Sebelum membaca, saya ingatkan lagi untuk para pembaca agar memberi vote untuk mendukung karya seorang Author!!
Pelajaran terakhir telah diisi selesai oleh Pak Mardian, guru PKN. Seratus kertas yang berisikan kata maaf ditaruh Kenangan di meja Aksara. Lelaki itu memboloskan diri.
Sudahlah, yang penting Kenangan bisa menyelesaikan pekerjaannya. Dia ikut bergegas keluar bersama teman-teman lainnya. Namun, saat di pintu dimana dia orang terakhir yang akan keluar, sebuah tangan menariknya secara kasar hingga membuat dia berhenti melangkah.
"Mana kertasnya?"
Kenangan seketika menjadi gugup saat tahu dirinya sedekat ini dengan Aksara. Refleks, Kenangan langsung mundur dan menunjuk meja Aksara.
Aksara langsung melangkah mendekati mejanya, dia menemukan seratus kertas permintaan maafnya telah selesai. Tersenyum puas, Aksara berjalan keluar tanpa mengucapkan terima kasih untuk Kenangan.
***
Aksara membuka sepatunya dan melemparnya secara asal, tanpa membuka seragam dan kaus kaki Aksara berbaring di atas king size.
"Aksa, ayok makan!"
Anya, sang Nenek memanggil Aksara dibalik pintu. Aksara sudah terbiasa dipanggil oleh neneknya setelah pulang sekolah untuk makan bersama.
"Iya, Nek." balas Aksara sembari turun dari ranjang dan membuka pintu kamar.
Neneknya ada di hadapan Aksara sembari tersenyum lebar, melihat hal ini, Aksara merasa sedikit aneh.
"Loh, ini kenapa bibir kamu sobek? Kamu berkelahi lagi?"
Aksara cengengesan menggaruk tengkuknya, dia sadar pasti neneknya sudah mendapati laporan dari sekolahnya atau Tante Rania.

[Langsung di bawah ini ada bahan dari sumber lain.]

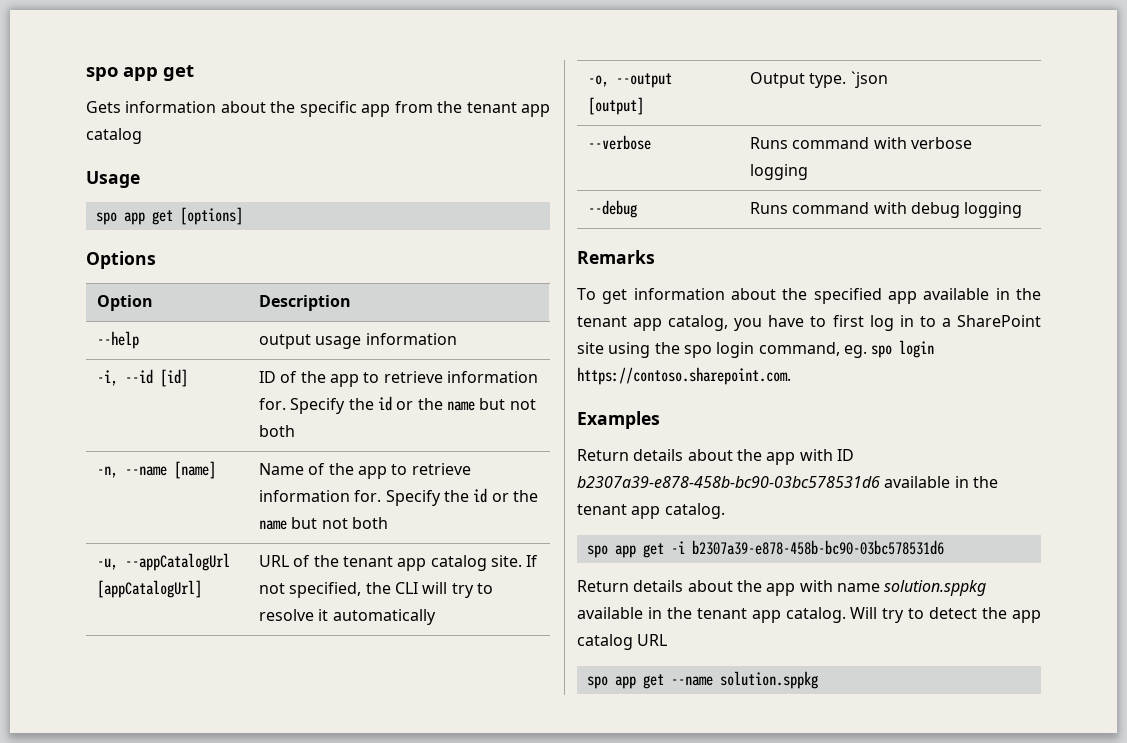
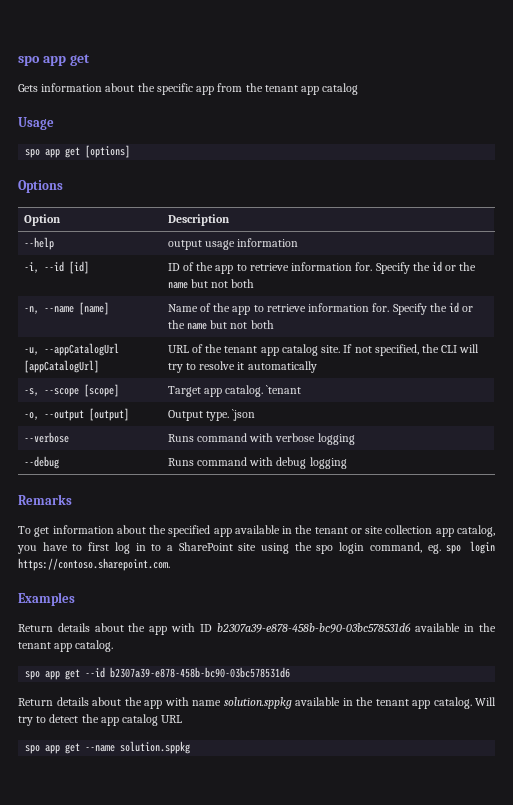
(436, 617) none -> [23,384,119,397] [167,385,302,397] // -s, --scope [scope] | Target app catalog. `tenant
(627, 321) none -> [350,525,433,534] or site collection
[670,541,685,554] -i -> [85,667,106,678] --id

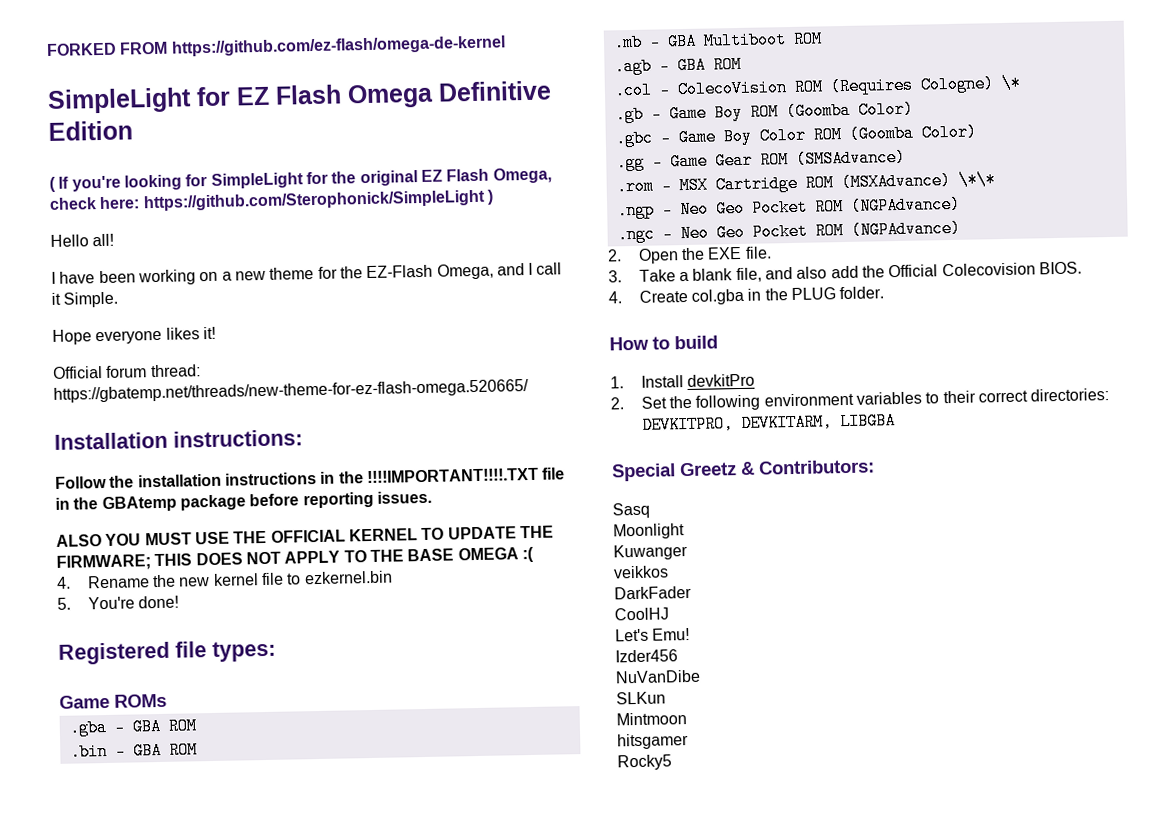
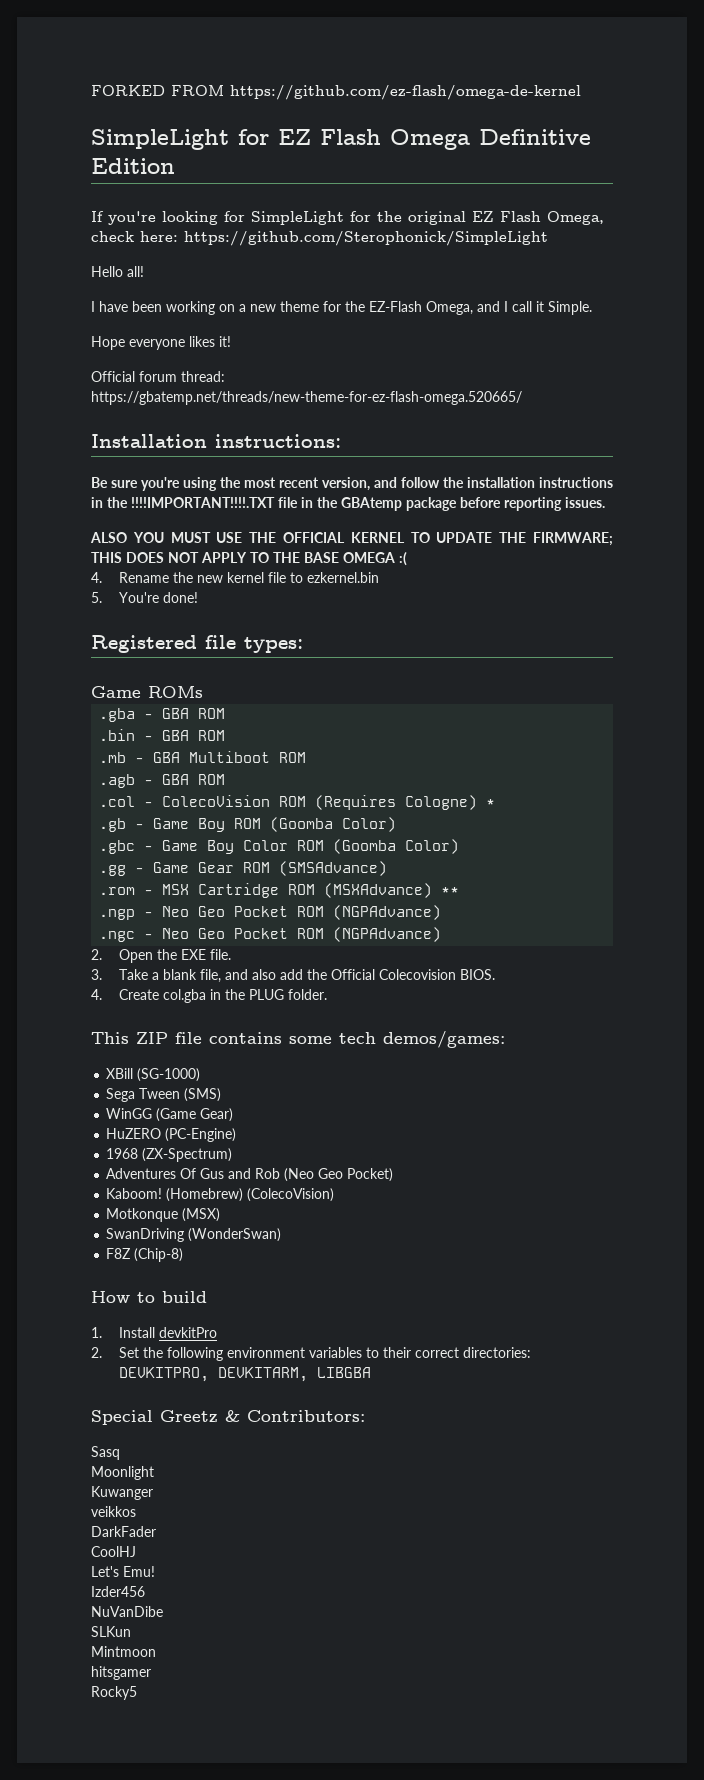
[49,176,56,192] ( -> (175, 166) none
[486,189,494,205] ) -> (548, 238) none
[55,475,107,489] Follow -> [91,477,440,491] Be sure you're using the most recent version, and follow
[1000,74,1022,93] \* -> [486,799,496,807] *
[957,171,996,189] \*\* -> [441,887,460,895] **
(885, 293) none -> [91,1031,505,1048] [106,1068,201,1082] [106,1088,222,1102] [106,1108,234,1122] [106,1128,237,1142] [106,1148,233,1162] [106,1168,394,1182] [106,1188,335,1202] [106,1208,221,1222] [106,1228,282,1242] [106,1248,184,1262] // This ZIP file contains some tech demos/games: // XBill (SG-1000) // Sega Tween (SMS) // WinGG (Game Gear) // HuZERO (PC-Engine) // 1968 (ZX-Spectrum) // Adventures Of Gus and Rob (Neo Geo Pocket) // Kaboom! (Homebrew) (ColecoVision) // Motkonque (MSX) // SwanDriving (WonderSwan) // F8Z (Chip-8)

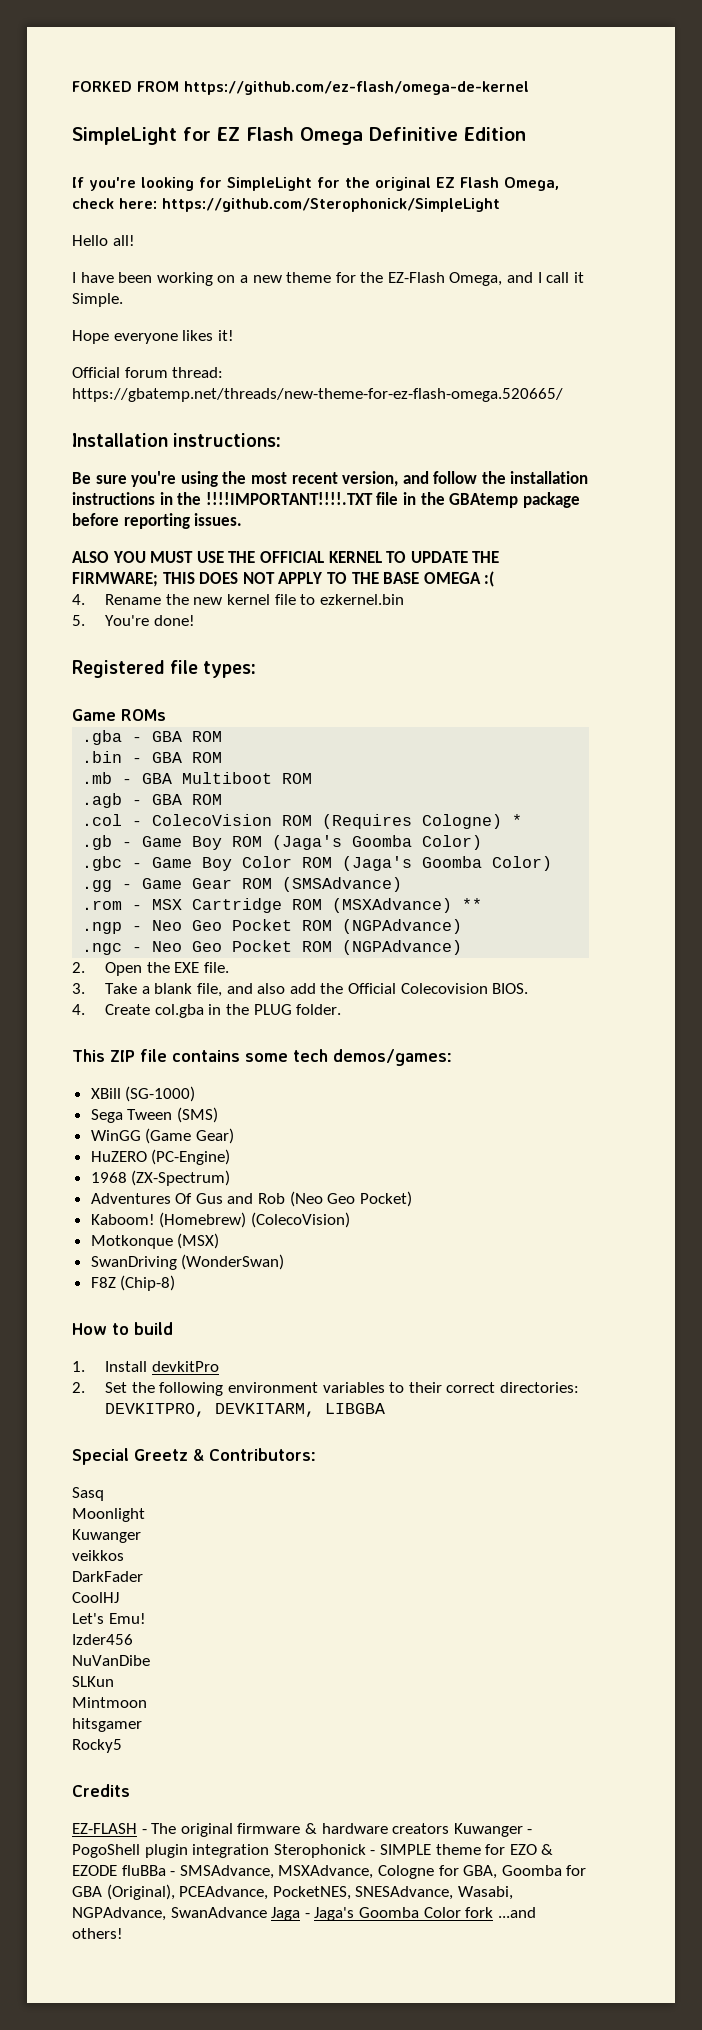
[270,817,334,832] (Goomba -> [272,835,413,850] (Jaga's Goomba
[333,839,397,854] (Goomba -> [342,856,483,871] (Jaga's Goomba
(137, 1693) none -> [72,1784,130,1797] [72,1823,533,1837] [72,1844,554,1858] [72,1865,587,1879] [72,1884,513,1900] [72,1907,536,1921] [72,1928,123,1939] // Credits // EZ-FLASH - The original firmware & hardware creators Kuwanger - PogoShell plugin integration Sterophonick - SIMPLE theme for EZO & EZODE fluBBa - SMSAdvance, MSXAdvance, Cologne for GBA, Goomba for GBA (Original), PCEAdvance, PocketNES, SNESAdvance, Wasabi, NGPAdvance, SwanAdvance Jaga - Jaga's Goomba Color fork ...and others!

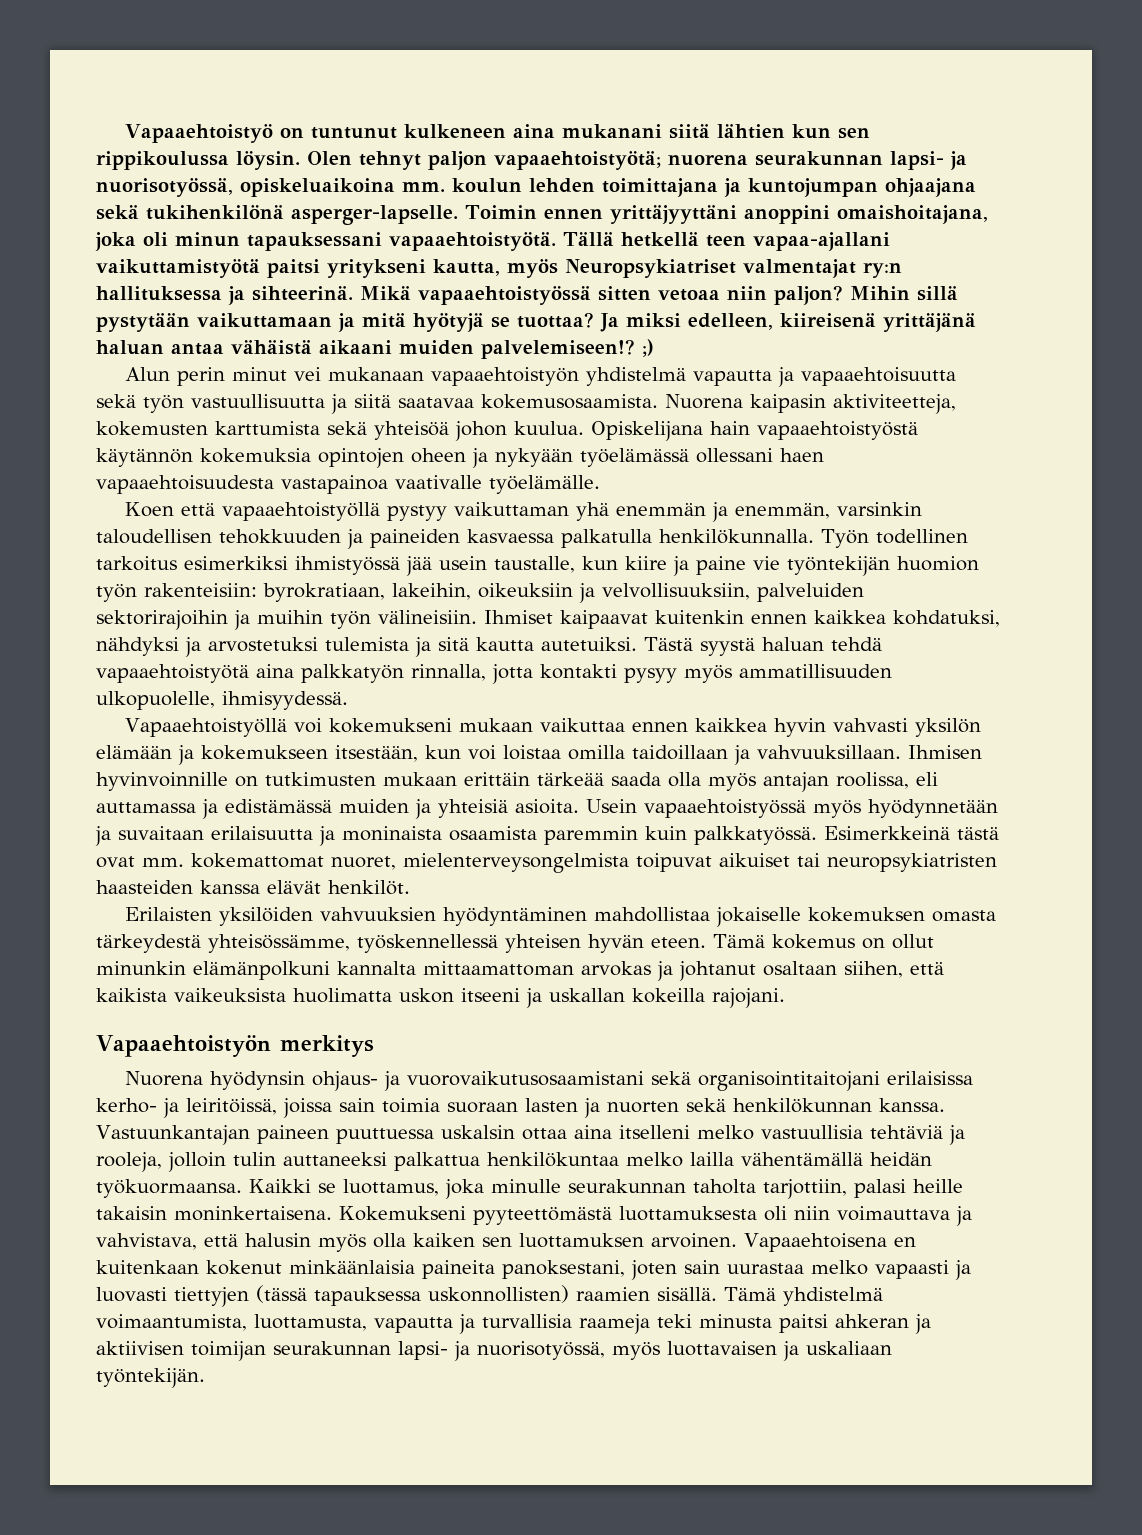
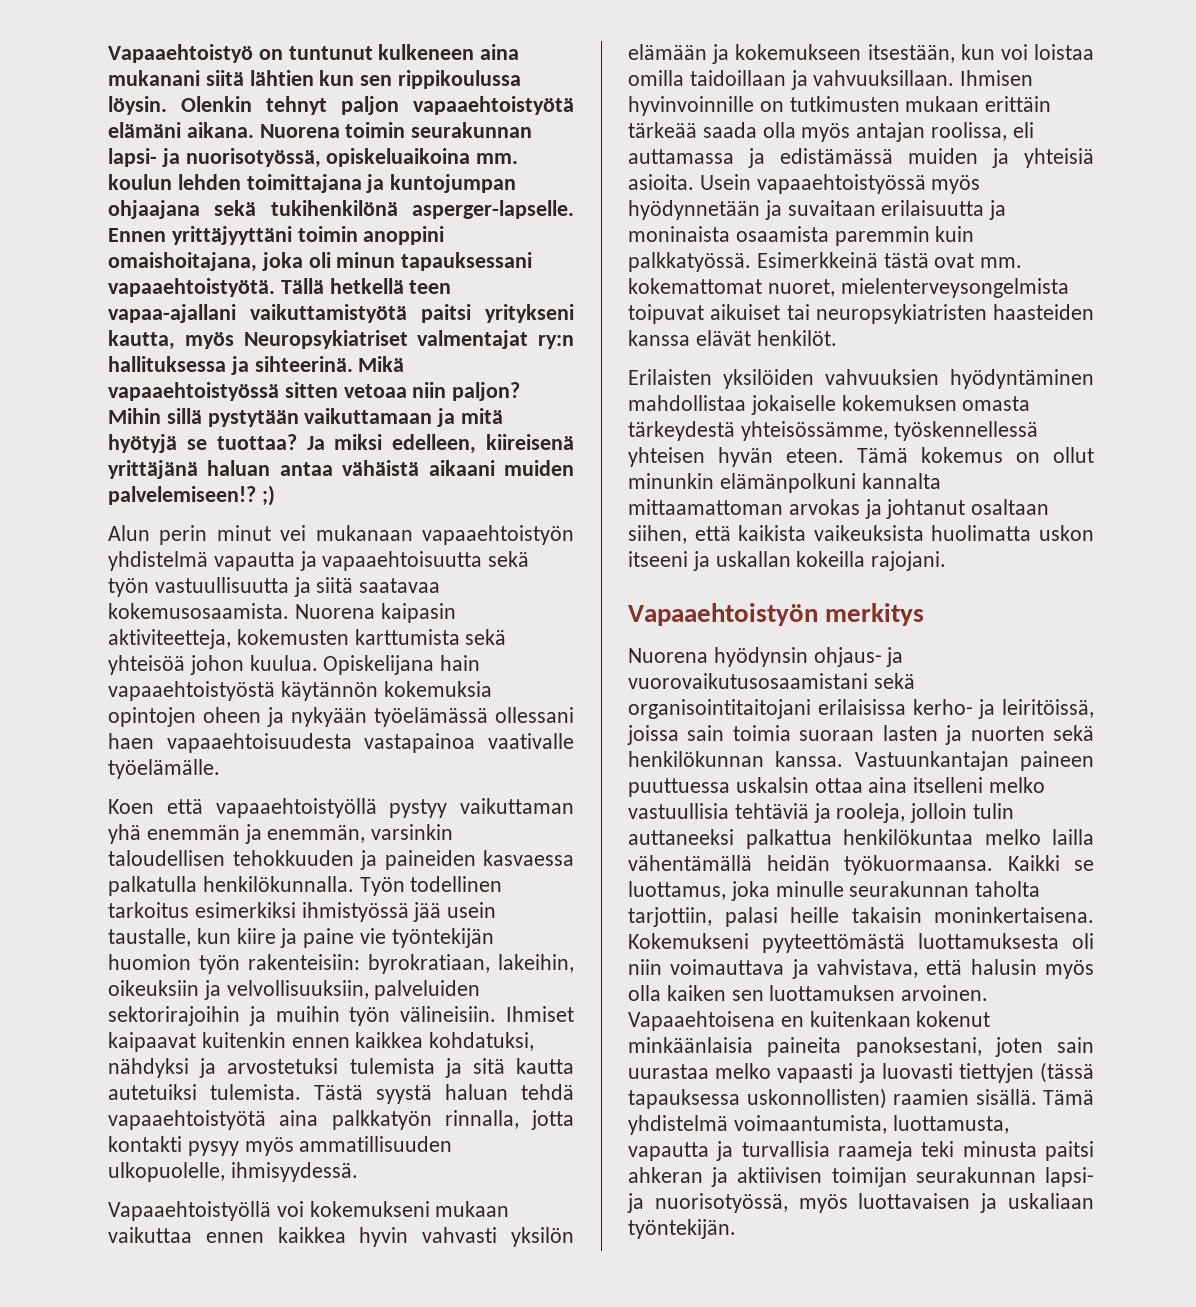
[307,151,352,165] Olen -> [181,96,252,112] Olenkin
[494,151,748,170] vapaaehtoistyötä; nuorena -> [413,96,574,115] [108,122,406,138] vapaaehtoistyötä elämäni aikana. Nuorena toimin
[465,205,737,224] Toimin ennen yrittäjyyttäni -> [108,226,358,245] Ennen yrittäjyyttäni toimin
[541,637,637,651] autetuiksi. -> [108,1084,301,1100] autetuiksi tulemista.

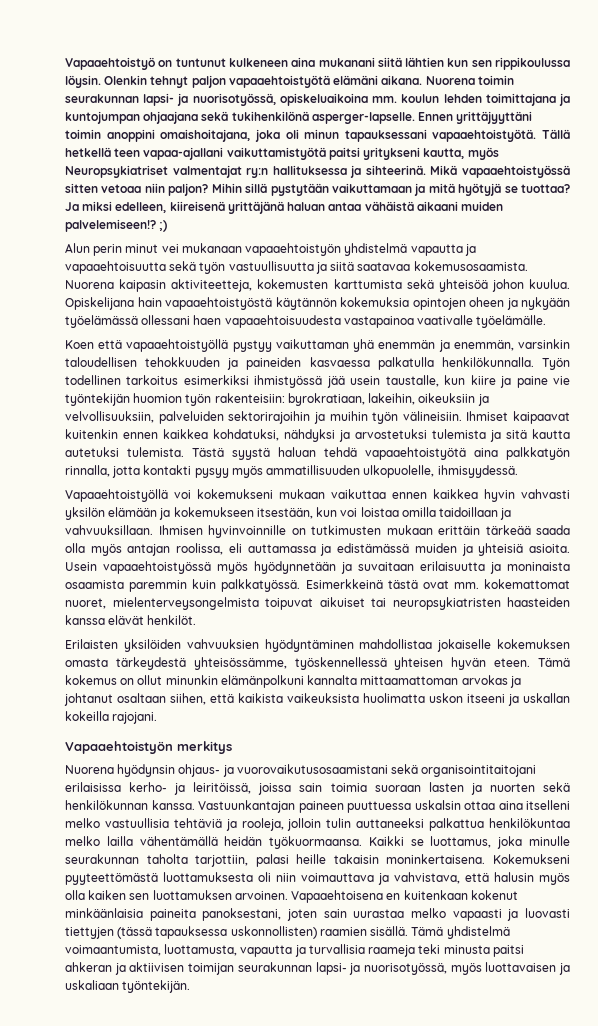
[108,1084,197,1100] autetuiksi -> [65,447,119,457] autetuksi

"Kok, nungguin Aksa?" tanya Aksara mengalihkan topik pembicaraan. Tangannya memegang hati-hati tangan keriput Anya, dan membawa sang Nenek menuruni anak tangga.
"Nggak, apa-apa sayang," balas Anya.
Aksara hanya diam mendengar jawaban Anya, hingga sampai di meja makan aksen pandangannya menjadi keruh saat melihat dua orang yang juga ada di sana.
Anya duduk di kursi sembari menatap anak dan menantunya, "Ayok duduk Aksa."
Jika bukan karena neneknya yang menyuruh dia untuk duduk, dia tidak akan bergabung dengan dua orang yang dia benci ini, Ayah dan Ibunya.
Tanpa menatap ke arah mereka, Aksara mengambil nasi dan lauk pauk tanpa memperdulikan dua orang yang sedang menatap Aksara penuh kerinduan.
"Aksa, kenapa nggak nyapa orang tua kamu dulu?"
Aksara menghela napas kasar, dan balik menatap Anya, "Nggak kenal."
Di samping meja sebelah kiri, Ibu Aksa, yaitu Astrid berkaca-kaca mendengar ucapan tajam putranya.
"Jangan seperti itu Aksara, suatu saat nanti kamu pasti akan kembali ke orang tua kamu. Nenek tidak bisa selamanya bersama dengan kamu."
Aksara menghentakkan sendoknya, mendorong kasar piring tersebut hingga jatuh berceceran di lantai.
"Nenek, udah nggak sayang Aksa?""Bukan begitu tetapi, tugas nenek udah selesai sayang jagain kamu."
"Maksudnya apa sih? Aku nggak bakal mau tinggal sama dia, sekali pun Nenek maksain. Sekali pun Aksa udah benci sama seseorang, jangan harap ada peluang baginya untuk menangin hati Aksa!"
Setelah mengatakan itu, Aksa bergegas keluar rumah, memasuki mobil menuju markas
Mengingat kembali perkataan neneknya, hati Aksara menjadi tidak tenang. "Gua gak sudi diasuh sama tuh cewek. Dia pasti maksain nenek buat ngasih gue tinggal sama dia," cercanya.